Ação da Petrobras estreia em alta e segue em recuperação


Ao final de um pregão marcado por volatilidade, o papel ordinário (PETR3) fechou com valorização de 2,02%, cotado a R$ 30,25. O preferencial (PETR4) terminou a R$ 26,50, uma valorização de 0,76%, movimentando R$ 1,53 bilhão, em mais de 38 mil negócios.
Nesta terça-feira (28), o papel ordinário da Petrobras operava às 10h32 (horário de Brasília) com estabilidade, cotado a R$ R$ 30,25. O preferencial registrava ligeira alta de 0,34%, a R$ R$ 26,59.

Com o objetivo de levantar recursos para explorar as jazidas do pré-sal, a estatal captou R$ 120 bilhões na maior oferta de ações do mundo.
Para Marco Aurélio Etchegoyen, operador da corretora gaúcha Diferencial, o desempenho atendeu as expectativas. "A partir de agora, a expectativa é de uma trajetória mais favorável das ações", projeta.

Desde o início do ano, os papéis acumulam perdas ao redor de 26% na bolsa, prejudicados pelas incertezas relacionadas à capitalização.

Com praticamente todas as informações disponíveis, a expectativa é de recuperação gradual das ações. Boa parte do mercado, porém, apostava em um valor mais baixo a ser fixado da coleta de intenções na última quinta-feira (26).

William Landers, gestor de um fundo de US$ 8,5 bilhões da gigante BlackRock voltado para América Latina, confessa que a oferta culminou em um preço acima do que "achávamos interessante para aumentar nossa posição".
No começo de 2010, Landers reduziu levemente a exposição em Petrobras, embora tenha mantido a empresa entre as cinco principais do fundo, uma representatividade por volta de 8%.

"Não gostamos dos termos da oferta e não participamos. Agora, pelo menos, chegamos ao final desse processo que pesava não só sobre a ação da Petrobras, mas no mercado como um todo. Estamos analisando eventualmente aumentar nossa posição, caso o papel atinja nosso preço-alvo, senão vamos continuar com outras opções que também tendem a se beneficiar pela ausência de uma operação gigante", analisa Landers.

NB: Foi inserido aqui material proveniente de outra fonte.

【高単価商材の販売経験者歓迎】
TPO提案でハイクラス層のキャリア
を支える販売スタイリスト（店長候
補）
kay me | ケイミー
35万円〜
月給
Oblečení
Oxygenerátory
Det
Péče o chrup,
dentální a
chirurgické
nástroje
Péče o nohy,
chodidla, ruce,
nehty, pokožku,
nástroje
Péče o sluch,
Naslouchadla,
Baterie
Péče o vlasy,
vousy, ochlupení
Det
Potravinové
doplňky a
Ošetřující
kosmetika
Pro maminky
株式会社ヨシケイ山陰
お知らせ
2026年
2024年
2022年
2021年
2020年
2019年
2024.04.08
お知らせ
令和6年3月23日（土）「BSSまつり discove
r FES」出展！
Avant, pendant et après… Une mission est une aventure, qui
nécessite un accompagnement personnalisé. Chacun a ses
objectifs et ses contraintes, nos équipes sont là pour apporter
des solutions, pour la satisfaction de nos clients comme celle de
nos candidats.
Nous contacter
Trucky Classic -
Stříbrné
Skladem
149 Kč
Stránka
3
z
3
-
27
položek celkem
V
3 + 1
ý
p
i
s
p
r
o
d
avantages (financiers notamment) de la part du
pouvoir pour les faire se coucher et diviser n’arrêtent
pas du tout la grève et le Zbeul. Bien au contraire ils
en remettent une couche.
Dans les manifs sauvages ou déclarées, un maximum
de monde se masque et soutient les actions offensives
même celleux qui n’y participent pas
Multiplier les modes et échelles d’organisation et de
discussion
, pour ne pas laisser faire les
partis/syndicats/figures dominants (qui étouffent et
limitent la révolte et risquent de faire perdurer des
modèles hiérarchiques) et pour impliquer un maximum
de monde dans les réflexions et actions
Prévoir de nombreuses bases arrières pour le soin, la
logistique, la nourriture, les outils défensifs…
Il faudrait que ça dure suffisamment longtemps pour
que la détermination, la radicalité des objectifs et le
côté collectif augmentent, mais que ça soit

Aproxima-se do consenso a visão de que não há dúvidas sobre o excelente valor dos ativos do pré-sal, restando apenas incerteza quanto à ingerência do governo.
"Ainda há algumas dúvidas relacionadas ao período eleitoral, como a composição futura da administração", acrescenta o gestor de ativos.

Os analistas Frank McGann e Conrado Vegner, do Bank of America Merrill Lynh, reduziram as estimativas para os American Depositary Receipts (ADRs) da empresa em Nova York, citando a diluição elevada do acionista minoritário.

Segundo o ministro da Fazenda, Guido Mantega, a participação da União na estatal passou de 40% para 48% na capitalização.

Em relatório, a analista Leila Almeida, da consultoria Lopes Filho, opina que a operação foi um sucesso uma vez que a oferta inicial foi totalmente colocada e ainda houve a colocação de lote adicional.